Good digestive health is essential to your horse's overall wellness and performance. The horse's gut is populated by billions of beneficial or "good" bacteria and protozoa - particularly in the colon and caecum of the hindgut. These organisms ferment the fibre (grass, hay etc) that horses eat. A key product of fermentation in the hindgut is volatile fatty acids (VFA's) that are absorbed into the bloodstream and provide an important source of energy for the horse. Horses on a complete forage diet get up to 70% of their energy from these VFA's.
In addition to producing many of the vitamins, amino acids and other nutrients the horse needs, the intestinal flora help keep potentially damaging bacteria, such as Salmonella and E coli, under control. They do this in several ways, including colonising the gut wall; by attaching themselves to the epithelium, they block spaces that might otherwise be occupied by bad bacteria. Some of the bacteria also produce lactic acid, which maintains the gut environment within a narrow zone of acidity that is comfortable for the beneficial bacteria but hostile to the pathogenic ones.

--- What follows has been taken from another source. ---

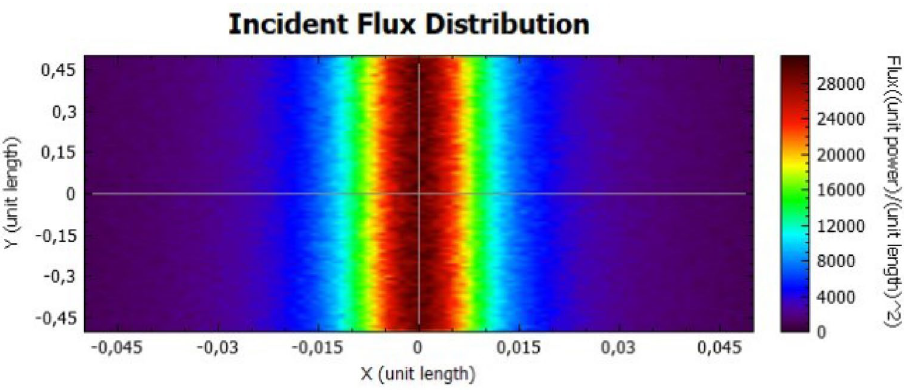
Figure 18. Incident Flux Distribution for an optical error of 0.010 (Parabolic Concentrator; 92% of reflectivity).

The balance of microflora within the gut is very delicate and can be adversely affected by a number of things such as stress, sudden changes in diet, treatment with antibiotics and illness. Disruption to the microflora can lead to inefficient digestion, performance issues such as lethargy, diarrhoea and colic.
Probiotics such as Protexin Gut-Balancer help to re-establish the right balance of organisms in the gut and promote optimal pH. Many seemingly healthy horses can also benefit from probiotic supplementation to promote more efficient digestion, boost the immune system and increase overall wellness and vitality.
Whilst it is important to maintain good digestive health in the hindgut, the stomach of the horse should not be overlooked. Many horses, from happy hackers to performance horses, are also prone to gastric ulcers. Equine gastric ulcers are caused by prolonged exposure to acid produced by the stomach eroding the stomach lining.
Once gastric ulcers are diagnosed the best treatment is a course of Omeprazole (GastroGuard, Peptizole, UlcerGold etc) usually for 28 days followed by long-term use of a gastric supplement. These supplements act as buffers to mimic saliva raising the pH and protecting the stomach lining from aggressive acids, promoting secretion of protective mucus, stabilising and regenerating the gastric mucosa and preventing an excess of gastric acid in the stomach.
Many horse owners use a combination of probiotics and gastric supplements effectively to maintain optimal digestive health in their horses.